Stored records

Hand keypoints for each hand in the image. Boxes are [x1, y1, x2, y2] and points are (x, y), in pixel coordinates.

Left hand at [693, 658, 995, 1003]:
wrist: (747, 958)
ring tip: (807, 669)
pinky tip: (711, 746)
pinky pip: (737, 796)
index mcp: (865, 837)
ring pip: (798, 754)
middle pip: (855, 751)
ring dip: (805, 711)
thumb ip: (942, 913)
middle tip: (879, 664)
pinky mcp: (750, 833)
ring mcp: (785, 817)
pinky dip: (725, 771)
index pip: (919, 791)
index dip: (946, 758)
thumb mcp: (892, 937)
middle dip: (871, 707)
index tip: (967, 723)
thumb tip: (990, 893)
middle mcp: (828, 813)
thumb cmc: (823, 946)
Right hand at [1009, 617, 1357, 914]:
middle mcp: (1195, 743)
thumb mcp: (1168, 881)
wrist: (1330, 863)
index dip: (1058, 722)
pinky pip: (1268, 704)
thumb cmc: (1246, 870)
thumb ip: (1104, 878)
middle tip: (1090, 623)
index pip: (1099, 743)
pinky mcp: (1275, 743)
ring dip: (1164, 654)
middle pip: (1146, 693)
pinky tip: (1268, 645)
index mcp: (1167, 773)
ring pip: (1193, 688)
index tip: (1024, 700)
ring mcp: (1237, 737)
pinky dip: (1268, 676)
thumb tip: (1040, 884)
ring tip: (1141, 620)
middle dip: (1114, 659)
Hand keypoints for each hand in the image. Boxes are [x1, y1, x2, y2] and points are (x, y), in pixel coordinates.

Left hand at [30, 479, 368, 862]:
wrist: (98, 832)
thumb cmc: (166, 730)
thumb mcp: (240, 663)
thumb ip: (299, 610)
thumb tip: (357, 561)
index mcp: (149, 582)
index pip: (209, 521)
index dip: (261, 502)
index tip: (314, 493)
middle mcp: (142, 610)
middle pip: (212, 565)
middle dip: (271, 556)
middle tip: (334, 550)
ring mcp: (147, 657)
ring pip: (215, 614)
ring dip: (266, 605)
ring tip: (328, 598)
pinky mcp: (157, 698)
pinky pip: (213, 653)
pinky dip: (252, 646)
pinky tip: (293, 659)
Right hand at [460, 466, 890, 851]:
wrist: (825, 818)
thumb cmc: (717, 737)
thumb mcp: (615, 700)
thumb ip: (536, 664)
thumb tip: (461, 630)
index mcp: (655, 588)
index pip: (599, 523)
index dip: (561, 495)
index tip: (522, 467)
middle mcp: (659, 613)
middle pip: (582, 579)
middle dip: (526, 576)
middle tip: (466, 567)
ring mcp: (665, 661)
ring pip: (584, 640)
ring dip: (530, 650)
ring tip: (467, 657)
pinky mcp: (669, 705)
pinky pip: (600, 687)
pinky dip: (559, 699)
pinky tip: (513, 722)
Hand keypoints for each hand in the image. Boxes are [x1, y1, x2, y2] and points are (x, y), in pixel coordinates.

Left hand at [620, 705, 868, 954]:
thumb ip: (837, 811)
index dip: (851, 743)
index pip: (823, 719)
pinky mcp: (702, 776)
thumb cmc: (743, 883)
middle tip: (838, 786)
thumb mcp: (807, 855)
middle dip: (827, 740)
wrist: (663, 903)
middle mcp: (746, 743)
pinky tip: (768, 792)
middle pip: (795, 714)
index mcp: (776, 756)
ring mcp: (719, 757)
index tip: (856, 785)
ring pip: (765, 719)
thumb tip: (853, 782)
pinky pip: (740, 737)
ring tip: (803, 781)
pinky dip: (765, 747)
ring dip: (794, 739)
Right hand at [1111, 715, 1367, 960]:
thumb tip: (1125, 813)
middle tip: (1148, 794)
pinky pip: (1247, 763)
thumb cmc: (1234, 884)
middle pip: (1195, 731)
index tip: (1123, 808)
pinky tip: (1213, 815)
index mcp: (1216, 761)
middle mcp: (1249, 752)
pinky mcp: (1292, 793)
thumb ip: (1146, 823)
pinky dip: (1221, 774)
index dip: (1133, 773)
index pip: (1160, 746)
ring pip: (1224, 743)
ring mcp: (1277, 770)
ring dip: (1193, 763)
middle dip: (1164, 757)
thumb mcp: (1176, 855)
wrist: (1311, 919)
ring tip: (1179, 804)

▸ **WORK INSTRUCTIONS**:
Each line above from the one with "thumb cmc: (1246, 870)" up to and including the one with "pinky tip: (513, 722)" must be set down exactly, and no line outside that span may appear.

▸ **SOLVED EXERCISE**:
thumb cmc: (1246, 870)
thumb ip: (1104, 878)
middle tip: (1090, 623)
index pip: (1099, 743)
pinky mcp: (1275, 743)
ring dip: (1164, 654)
middle pip: (1146, 693)
pinky tip: (1268, 645)
index mcp: (1167, 773)
ring pip: (1193, 688)
index tip: (1024, 700)
ring mcp: (1237, 737)
pinky dip: (1268, 676)
thumb tip: (1040, 884)
ring tip: (1141, 620)
middle dip: (1114, 659)
Hand keypoints for each hand in the image. Boxes are [x1, y1, x2, y2] and points are (x, y), in pixel coordinates.

Left hand at [30, 479, 368, 862]:
wrist: (98, 832)
thumb cmc: (166, 730)
thumb mcp: (240, 663)
thumb ip: (299, 610)
thumb tip: (357, 561)
index mcp: (149, 582)
index pip: (209, 521)
index dip: (261, 502)
index tip: (314, 493)
middle mcp: (142, 610)
middle pip: (212, 565)
middle dip: (271, 556)
middle tip: (334, 550)
ring mcp: (147, 657)
ring pip: (215, 614)
ring dip: (266, 605)
ring tip: (328, 598)
pinky mcp: (157, 698)
pinky pip: (213, 653)
pinky dip: (252, 646)
pinky tip: (293, 659)
Right hand at [460, 466, 890, 851]:
wrist: (825, 818)
thumb cmc: (717, 737)
thumb mcp: (615, 700)
thumb ip: (536, 664)
thumb tip: (461, 630)
index mcp: (655, 588)
index pip: (599, 523)
index dip: (561, 495)
index tip: (522, 467)
middle mcp: (659, 613)
middle pip: (582, 579)
middle dip: (526, 576)
middle tip: (466, 567)
ring mcp: (665, 661)
ring pip: (584, 640)
ring dip: (530, 650)
ring tip: (467, 657)
pinky mcp: (669, 705)
pinky pip: (600, 687)
pinky dip: (559, 699)
pinky tip: (513, 722)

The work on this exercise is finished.